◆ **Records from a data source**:
--- --- ---

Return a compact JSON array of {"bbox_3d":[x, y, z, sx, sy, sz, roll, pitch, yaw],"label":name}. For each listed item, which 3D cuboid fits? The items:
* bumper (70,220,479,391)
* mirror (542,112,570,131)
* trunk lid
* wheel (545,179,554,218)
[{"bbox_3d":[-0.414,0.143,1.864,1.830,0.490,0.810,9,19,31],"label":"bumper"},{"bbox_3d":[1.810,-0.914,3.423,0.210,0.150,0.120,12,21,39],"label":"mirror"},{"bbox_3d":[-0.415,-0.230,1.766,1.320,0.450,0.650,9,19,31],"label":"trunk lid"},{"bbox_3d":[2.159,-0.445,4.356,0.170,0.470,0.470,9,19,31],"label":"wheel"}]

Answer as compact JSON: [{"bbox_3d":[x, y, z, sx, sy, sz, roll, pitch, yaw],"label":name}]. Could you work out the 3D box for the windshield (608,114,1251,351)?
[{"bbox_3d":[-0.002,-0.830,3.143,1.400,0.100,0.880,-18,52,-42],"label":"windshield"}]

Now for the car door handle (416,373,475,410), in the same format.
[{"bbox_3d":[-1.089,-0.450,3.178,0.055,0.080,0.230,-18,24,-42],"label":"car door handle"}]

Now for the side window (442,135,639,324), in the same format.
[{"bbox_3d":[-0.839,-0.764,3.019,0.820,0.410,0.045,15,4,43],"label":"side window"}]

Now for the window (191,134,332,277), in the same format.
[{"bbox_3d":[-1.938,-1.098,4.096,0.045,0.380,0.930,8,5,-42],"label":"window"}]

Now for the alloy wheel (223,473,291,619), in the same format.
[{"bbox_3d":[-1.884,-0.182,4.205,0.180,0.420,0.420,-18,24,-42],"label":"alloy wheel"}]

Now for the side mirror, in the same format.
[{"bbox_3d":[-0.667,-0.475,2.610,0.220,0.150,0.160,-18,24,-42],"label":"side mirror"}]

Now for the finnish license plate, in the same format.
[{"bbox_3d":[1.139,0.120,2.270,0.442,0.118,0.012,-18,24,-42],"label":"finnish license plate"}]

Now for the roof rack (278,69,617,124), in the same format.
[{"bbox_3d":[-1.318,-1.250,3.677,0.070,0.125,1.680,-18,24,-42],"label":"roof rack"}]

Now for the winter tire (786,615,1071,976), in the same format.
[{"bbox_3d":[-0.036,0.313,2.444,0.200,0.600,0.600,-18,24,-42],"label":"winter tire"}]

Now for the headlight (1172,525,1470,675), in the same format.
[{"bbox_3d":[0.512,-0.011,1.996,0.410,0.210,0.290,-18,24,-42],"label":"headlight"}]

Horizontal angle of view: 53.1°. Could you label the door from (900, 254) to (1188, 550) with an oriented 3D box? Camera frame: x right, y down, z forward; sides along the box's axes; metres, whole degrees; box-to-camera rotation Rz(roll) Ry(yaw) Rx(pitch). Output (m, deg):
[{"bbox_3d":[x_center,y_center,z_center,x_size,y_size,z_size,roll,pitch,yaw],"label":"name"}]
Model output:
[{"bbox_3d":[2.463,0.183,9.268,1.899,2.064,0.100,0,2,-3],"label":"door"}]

--- --- ---

Transcribe every line of the records exactly, please.

◆ **Exercise answer**:
Return a compact JSON array of {"bbox_3d":[x, y, z, sx, sy, sz, roll, pitch, yaw],"label":name}. For each listed item, which 3D cuboid fits? The items:
* bumper (70,220,479,391)
* mirror (542,112,570,131)
* trunk lid
* wheel (545,179,554,218)
[{"bbox_3d":[-0.414,0.143,1.864,1.830,0.490,0.810,9,19,31],"label":"bumper"},{"bbox_3d":[1.810,-0.914,3.423,0.210,0.150,0.120,12,21,39],"label":"mirror"},{"bbox_3d":[-0.415,-0.230,1.766,1.320,0.450,0.650,9,19,31],"label":"trunk lid"},{"bbox_3d":[2.159,-0.445,4.356,0.170,0.470,0.470,9,19,31],"label":"wheel"}]

Answer as compact JSON: [{"bbox_3d":[x, y, z, sx, sy, sz, roll, pitch, yaw],"label":name}]. Could you work out the 3D box for the windshield (608,114,1251,351)?
[{"bbox_3d":[-0.002,-0.830,3.143,1.400,0.100,0.880,-18,52,-42],"label":"windshield"}]

Now for the car door handle (416,373,475,410), in the same format.
[{"bbox_3d":[-1.089,-0.450,3.178,0.055,0.080,0.230,-18,24,-42],"label":"car door handle"}]

Now for the side window (442,135,639,324), in the same format.
[{"bbox_3d":[-0.839,-0.764,3.019,0.820,0.410,0.045,15,4,43],"label":"side window"}]

Now for the window (191,134,332,277), in the same format.
[{"bbox_3d":[-1.938,-1.098,4.096,0.045,0.380,0.930,8,5,-42],"label":"window"}]

Now for the alloy wheel (223,473,291,619), in the same format.
[{"bbox_3d":[-1.884,-0.182,4.205,0.180,0.420,0.420,-18,24,-42],"label":"alloy wheel"}]

Now for the side mirror, in the same format.
[{"bbox_3d":[-0.667,-0.475,2.610,0.220,0.150,0.160,-18,24,-42],"label":"side mirror"}]

Now for the finnish license plate, in the same format.
[{"bbox_3d":[1.139,0.120,2.270,0.442,0.118,0.012,-18,24,-42],"label":"finnish license plate"}]

Now for the roof rack (278,69,617,124), in the same format.
[{"bbox_3d":[-1.318,-1.250,3.677,0.070,0.125,1.680,-18,24,-42],"label":"roof rack"}]

Now for the winter tire (786,615,1071,976), in the same format.
[{"bbox_3d":[-0.036,0.313,2.444,0.200,0.600,0.600,-18,24,-42],"label":"winter tire"}]

Now for the headlight (1172,525,1470,675), in the same format.
[{"bbox_3d":[0.512,-0.011,1.996,0.410,0.210,0.290,-18,24,-42],"label":"headlight"}]

Horizontal angle of view: 53.1°. Could you label the door from (900, 254) to (1188, 550) with an oriented 3D box? Camera frame: x right, y down, z forward; sides along the box's axes; metres, whole degrees; box-to-camera rotation Rz(roll) Ry(yaw) Rx(pitch). Output (m, deg):
[{"bbox_3d":[x_center,y_center,z_center,x_size,y_size,z_size,roll,pitch,yaw],"label":"name"}]
Model output:
[{"bbox_3d":[2.463,0.183,9.268,1.899,2.064,0.100,0,2,-3],"label":"door"}]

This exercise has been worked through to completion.